— INPUT MATERIAL —
--

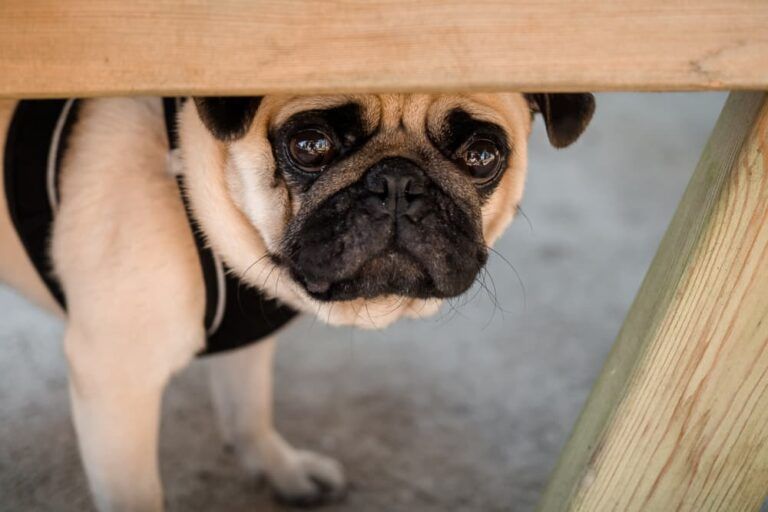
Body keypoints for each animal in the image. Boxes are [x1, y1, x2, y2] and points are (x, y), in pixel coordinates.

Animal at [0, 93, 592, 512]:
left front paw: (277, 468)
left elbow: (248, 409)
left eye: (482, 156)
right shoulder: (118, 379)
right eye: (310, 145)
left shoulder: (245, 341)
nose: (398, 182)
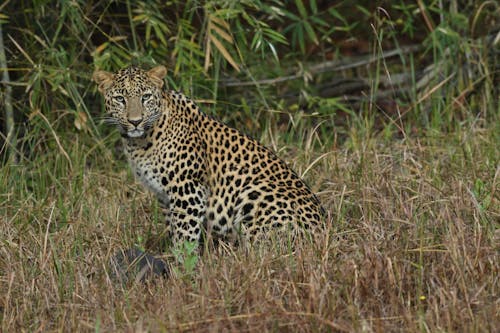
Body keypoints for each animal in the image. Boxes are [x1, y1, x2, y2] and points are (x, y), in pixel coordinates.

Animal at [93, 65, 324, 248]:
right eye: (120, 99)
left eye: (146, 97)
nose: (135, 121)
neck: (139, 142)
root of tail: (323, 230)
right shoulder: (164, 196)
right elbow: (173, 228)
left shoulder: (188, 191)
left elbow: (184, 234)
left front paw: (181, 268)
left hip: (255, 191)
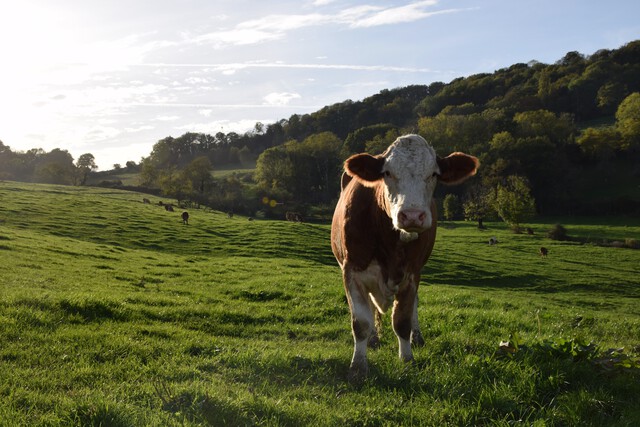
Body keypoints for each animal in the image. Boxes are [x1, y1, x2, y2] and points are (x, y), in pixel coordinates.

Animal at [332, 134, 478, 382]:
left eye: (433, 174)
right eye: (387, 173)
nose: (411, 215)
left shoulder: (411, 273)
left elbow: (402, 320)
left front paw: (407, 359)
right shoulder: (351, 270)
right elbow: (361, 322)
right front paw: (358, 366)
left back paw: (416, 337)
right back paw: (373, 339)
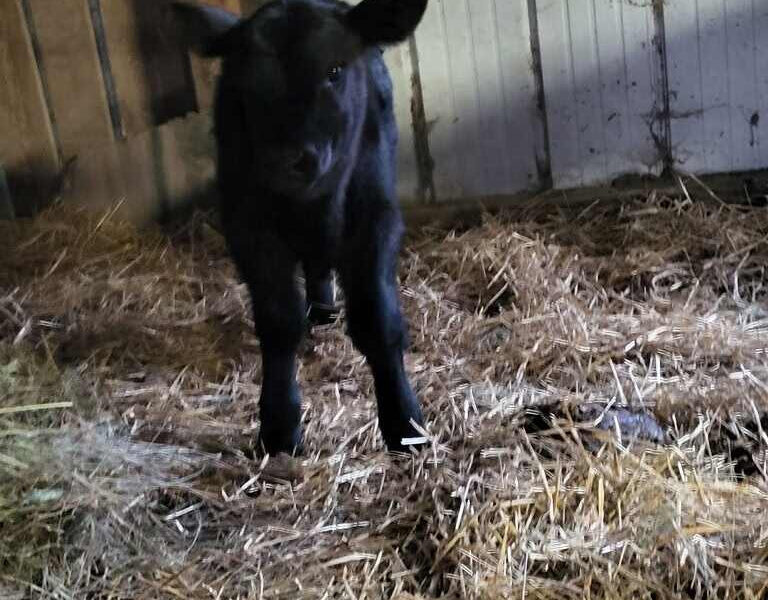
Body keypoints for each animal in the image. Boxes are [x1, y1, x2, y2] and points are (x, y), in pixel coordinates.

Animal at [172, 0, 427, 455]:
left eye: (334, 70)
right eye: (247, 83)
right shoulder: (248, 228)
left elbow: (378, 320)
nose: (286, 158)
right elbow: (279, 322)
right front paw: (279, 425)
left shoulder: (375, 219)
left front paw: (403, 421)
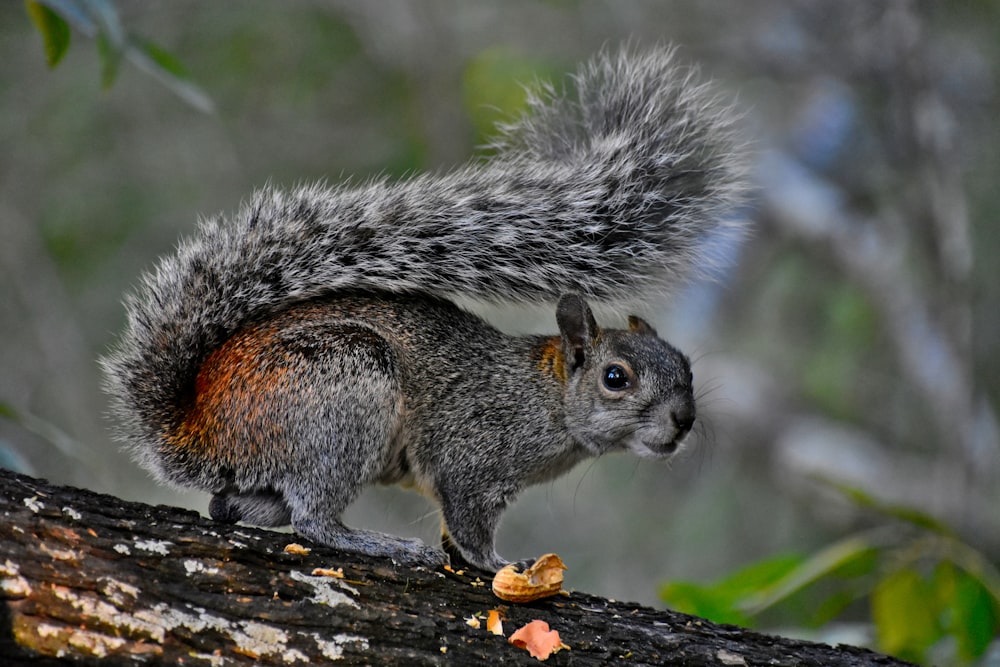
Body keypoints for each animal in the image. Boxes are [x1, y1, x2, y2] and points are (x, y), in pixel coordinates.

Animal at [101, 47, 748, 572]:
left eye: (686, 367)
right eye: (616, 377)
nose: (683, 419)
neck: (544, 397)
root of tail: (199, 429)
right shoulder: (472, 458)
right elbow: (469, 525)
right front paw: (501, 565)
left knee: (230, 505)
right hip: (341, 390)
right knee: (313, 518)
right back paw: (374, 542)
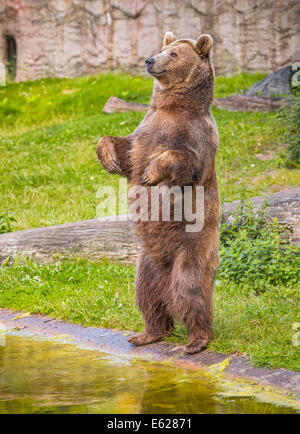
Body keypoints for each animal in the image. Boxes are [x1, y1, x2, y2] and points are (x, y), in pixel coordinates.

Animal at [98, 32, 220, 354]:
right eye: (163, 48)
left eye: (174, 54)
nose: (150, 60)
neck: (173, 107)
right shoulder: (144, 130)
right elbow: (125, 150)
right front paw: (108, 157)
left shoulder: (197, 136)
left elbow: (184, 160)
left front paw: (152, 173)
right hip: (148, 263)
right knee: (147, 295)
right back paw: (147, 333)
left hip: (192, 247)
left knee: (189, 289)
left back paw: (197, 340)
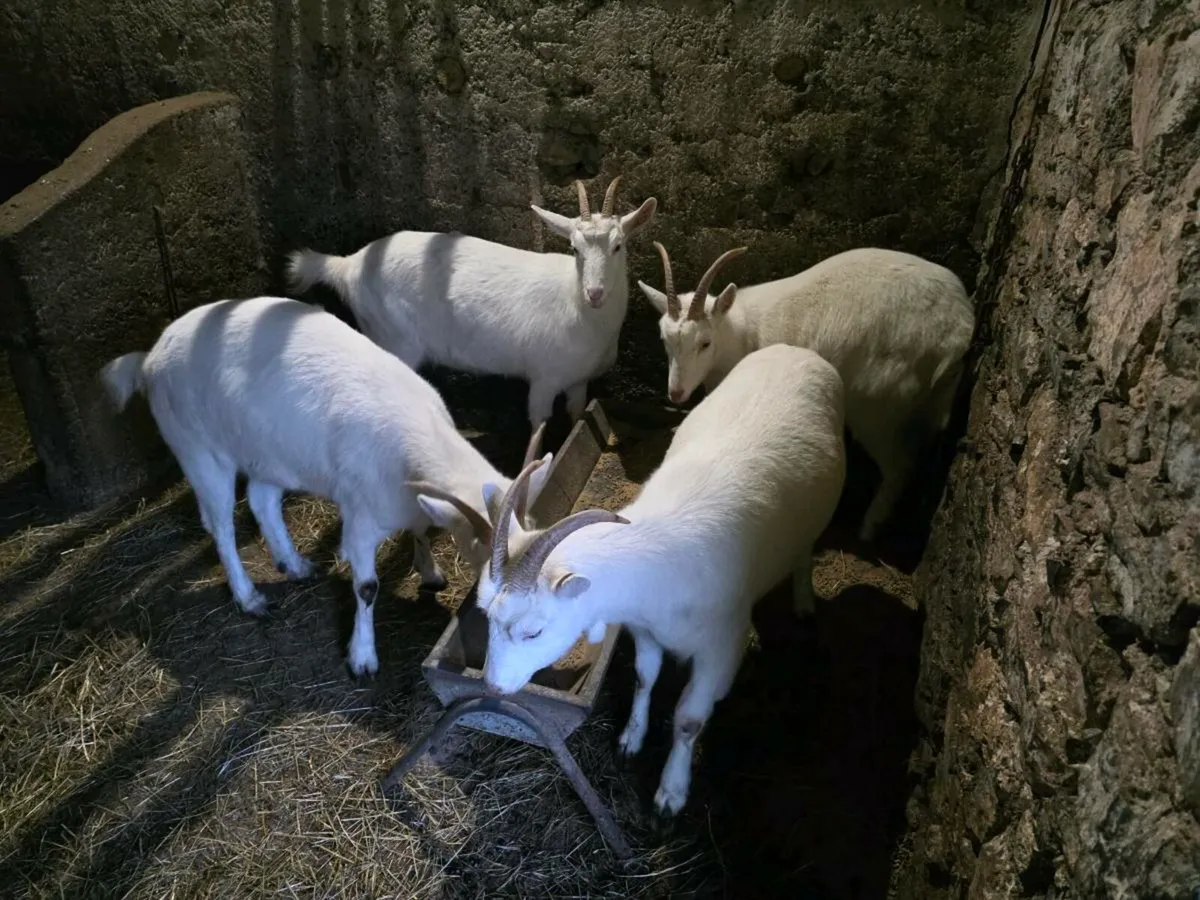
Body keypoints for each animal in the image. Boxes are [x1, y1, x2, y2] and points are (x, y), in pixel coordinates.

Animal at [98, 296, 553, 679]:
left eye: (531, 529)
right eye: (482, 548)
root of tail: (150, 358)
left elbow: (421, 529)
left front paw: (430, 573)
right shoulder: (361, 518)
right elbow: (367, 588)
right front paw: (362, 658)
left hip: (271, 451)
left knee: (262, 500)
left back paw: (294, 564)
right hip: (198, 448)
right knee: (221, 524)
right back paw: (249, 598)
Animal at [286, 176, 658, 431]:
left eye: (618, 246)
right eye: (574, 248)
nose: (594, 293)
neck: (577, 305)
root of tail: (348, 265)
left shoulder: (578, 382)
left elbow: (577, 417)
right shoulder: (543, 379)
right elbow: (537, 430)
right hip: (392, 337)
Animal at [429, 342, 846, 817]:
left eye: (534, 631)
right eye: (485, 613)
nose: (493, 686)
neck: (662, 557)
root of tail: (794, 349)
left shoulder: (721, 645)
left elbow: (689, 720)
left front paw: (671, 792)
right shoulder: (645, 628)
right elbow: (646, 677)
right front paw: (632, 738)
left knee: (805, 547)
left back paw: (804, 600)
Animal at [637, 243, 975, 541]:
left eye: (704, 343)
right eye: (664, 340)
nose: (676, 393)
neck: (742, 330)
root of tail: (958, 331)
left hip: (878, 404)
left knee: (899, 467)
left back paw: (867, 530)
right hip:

--

— WORK ORDER —
Set down all of the entries exactly as they appear, but keep the images out.

— EXERCISE RESULT —
Body keypoints for each animal in the image. Boxes are [x1, y1, x2, y2] and points are (x, y), in pixel coordinates.

Animal at [0, 93, 592, 512]:
left front paw: (277, 468)
left elbow: (248, 409)
left eye: (482, 156)
right shoulder: (118, 379)
right eye: (310, 145)
left shoulder: (245, 341)
nose: (398, 182)
Body keypoints for each animal in the image. Boxes are [x1, y1, x2, y2] and points are (x, y), in pixel coordinates.

Animal at [93, 65, 324, 248]:
right eye: (120, 99)
left eye: (146, 97)
nose: (135, 121)
neck: (139, 142)
root of tail: (323, 230)
right shoulder: (164, 196)
right elbow: (173, 228)
left shoulder: (188, 191)
left elbow: (184, 234)
left front paw: (181, 268)
left hip: (255, 191)
Body keypoints for each animal in the image. Boxes are [x1, y1, x2, y2] and points are (x, y), in pixel coordinates.

Animal at [332, 134, 478, 382]:
left eye: (433, 174)
right eye: (387, 173)
nose: (411, 215)
left shoulder: (411, 273)
left elbow: (402, 320)
left front paw: (407, 359)
right shoulder: (351, 270)
right elbow: (361, 322)
right front paw: (358, 366)
left back paw: (416, 337)
right back paw: (373, 339)
Body keypoints for each animal in the image. Boxes are [x1, y1, x2, y2] and points are (x, y), in pixel coordinates.

Animal at [172, 0, 427, 455]:
left eye: (334, 70)
right eye: (247, 83)
right shoulder: (248, 228)
left elbow: (378, 320)
nose: (286, 158)
right elbow: (279, 322)
right front paw: (279, 425)
left shoulder: (375, 219)
left front paw: (403, 421)
Body keypoints for each animal in the image. Boxes are [x1, y1, x2, y2] and points are (x, y), in pixel coordinates.

Animal at [101, 47, 748, 572]:
left eye: (686, 367)
right eye: (616, 377)
nose: (683, 419)
neck: (544, 397)
root of tail: (199, 429)
right shoulder: (472, 458)
right elbow: (469, 525)
right front paw: (501, 565)
left knee: (230, 505)
right hip: (341, 390)
right knee: (313, 518)
right back paw: (374, 542)
Body keypoints for each animal in the image. Boxes are [x1, y1, x2, y2] and points are (x, y), in pixel coordinates.

Animal at [98, 32, 220, 354]:
right eye: (163, 48)
left eye: (174, 54)
nose: (150, 60)
neck: (173, 107)
right shoulder: (144, 130)
right elbow: (125, 150)
right front paw: (108, 157)
left shoulder: (197, 136)
left elbow: (184, 160)
left front paw: (152, 173)
right hip: (148, 263)
right knee: (147, 295)
right back paw: (147, 333)
left hip: (192, 247)
left knee: (189, 289)
left back paw: (197, 340)
Body keypoints for each animal in the image. Boxes are [x1, y1, x2, y2] and points are (x, y), in pixel coordinates.

Animal at [98, 296, 553, 679]:
left eye: (531, 529)
right eye: (482, 548)
root of tail: (150, 358)
left elbow: (421, 529)
left front paw: (430, 573)
right shoulder: (361, 518)
right elbow: (367, 588)
right front paw: (362, 658)
left hip: (271, 451)
left knee: (262, 500)
left back paw: (294, 564)
right hip: (198, 448)
right knee: (221, 524)
right back paw: (249, 598)
Animal at [286, 176, 658, 431]:
left eye: (618, 246)
right eye: (574, 248)
nose: (594, 293)
neck: (577, 305)
root of tail: (348, 265)
left shoulder: (578, 382)
left elbow: (577, 417)
right shoulder: (543, 379)
right elbow: (537, 430)
right hip: (392, 337)
Animal at [429, 342, 846, 817]:
left eye: (534, 631)
right eye: (485, 613)
nose: (493, 686)
neck: (662, 557)
root of tail: (794, 349)
left shoulder: (721, 645)
left elbow: (689, 720)
left front paw: (671, 792)
right shoulder: (645, 628)
right elbow: (646, 677)
right front paw: (632, 738)
left knee: (805, 547)
left back paw: (804, 600)
Animal at [637, 243, 975, 541]:
left eye: (704, 343)
right eye: (664, 340)
nose: (676, 393)
neck: (742, 330)
root of tail: (958, 331)
left hip: (878, 404)
left knee: (899, 467)
left back paw: (867, 530)
right hip:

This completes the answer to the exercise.